A couple days after Rozena’s kids were born, I checked on her pen and was dismayed to find the big healthy boy limp on the floor of the pen. I milked Rozena quickly, got the syringe, forced milk into him. You can tell with the milk hits their system…they almost immediately start coming back if lack of nutrition is the problem. His eyes flickered and I had hope. But his head continued to loll. I did everything I could to try to convince him to come back into this world, but it quickly became clear that all I could do was hold him and let him go.

It may be that he was stepped on. It happens from time to time, and with a mama as big and pushy as Rozena, it’s certainly possible. Or perhaps something was just wrong. But now we had to redouble on the baby girl. If we lost her, we’d have a doe who would have to be hand milked every day until the milk line started up…at least five weeks away.

Our efforts were good, and as of this writing, little girl is doing great. Her eye is cleared up and she’s nursing furiously. Rozena also is doing well…last year, she lost weight rapidly and I was worried we’d lose her, but I’ve been feeding her up this year and she seems fit and healthy. I am pushing for her to be retired after her time on the milk line this year…or even before. I would miss her terribly, but she was ready for retirement last year. I gotta look out for my big bossy girlfriend.

Another goat I’ve been watching closely is Cypress. A very nervous goat, she had her first year on the milk line last year, and was always very timid. P. found her starting labor in the field, but couldn’t catch her. I tried to help, but all we got for our efforts was a goat, in labor and a bag hanging half out of her, running around the field, darting between us skillfully as she bleated and carried on. We sat in the grass for a while, watching her and trying to sneak up on her when she laid on her side and heaved. But then she’d jump up again, all progress thwarted. I was sure the baby was dying in the birth canal, and we would have left her if we hadn’t been worried that it was taking her so long and she might need help.

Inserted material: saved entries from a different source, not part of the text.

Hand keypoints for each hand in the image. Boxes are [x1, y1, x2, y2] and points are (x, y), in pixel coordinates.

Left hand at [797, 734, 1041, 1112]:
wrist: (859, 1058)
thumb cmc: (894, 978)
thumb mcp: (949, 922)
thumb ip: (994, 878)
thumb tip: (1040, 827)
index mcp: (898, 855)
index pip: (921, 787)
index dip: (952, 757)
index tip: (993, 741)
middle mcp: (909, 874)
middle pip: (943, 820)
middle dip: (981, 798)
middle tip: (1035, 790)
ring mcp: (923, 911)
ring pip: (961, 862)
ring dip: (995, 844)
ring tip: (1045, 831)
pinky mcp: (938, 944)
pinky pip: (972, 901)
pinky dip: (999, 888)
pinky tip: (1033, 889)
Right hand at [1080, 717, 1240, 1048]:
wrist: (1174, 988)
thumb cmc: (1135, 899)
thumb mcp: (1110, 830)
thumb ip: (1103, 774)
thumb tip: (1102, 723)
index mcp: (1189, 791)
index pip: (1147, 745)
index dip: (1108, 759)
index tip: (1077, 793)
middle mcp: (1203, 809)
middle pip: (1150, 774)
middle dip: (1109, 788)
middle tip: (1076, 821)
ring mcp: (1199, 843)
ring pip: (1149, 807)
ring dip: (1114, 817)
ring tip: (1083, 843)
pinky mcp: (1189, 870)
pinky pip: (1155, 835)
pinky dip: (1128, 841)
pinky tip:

Finally, we chased her up to the barn; instead of going in, she went under. Under the barn is a terrible hiding spot, because all the manure falls thru the slats of the elevated floor. But she was near the edge, so I grabbed her two rear feet. She began dragging me, on my belly in the manure, her front feet flailing and kicking manure back into my face. Luckly, she’s small, and I finally got hold of her well enough to drag her out.

We got her to the garden, where she delivered a healthy girl kid. To my vast suprise. And that kid is the beauty queen of the year, I’m telling you. She’s beautiful. I need to get more pics.

I’ve been trying to make it up to Cypress ever since, bringing her little treats, spending time in her pen, petting her and getting her used to hands. I don’t think I’ll really tame her, but maybe I can make things easier on her for the next time.

Round two will start this week…the goats that were not on the milk line last year, for whatever reasons. Only nine of them, but the first 27 babies and their moms are certainly keeping us busy in the meantime.

I feel lucky and gratefuli to be a part of it, happy to be on more solid footing with it this year. I feel like I know what to do for the goats, and I’m not afraid to take initiative or even sometimes to speak up about how we’re doing things. I have a lot to learn…I will admit, I haven’t even read any of the goat books I’ve had for over a year now! But I am grateful for my teachers, whether they have two legs or four.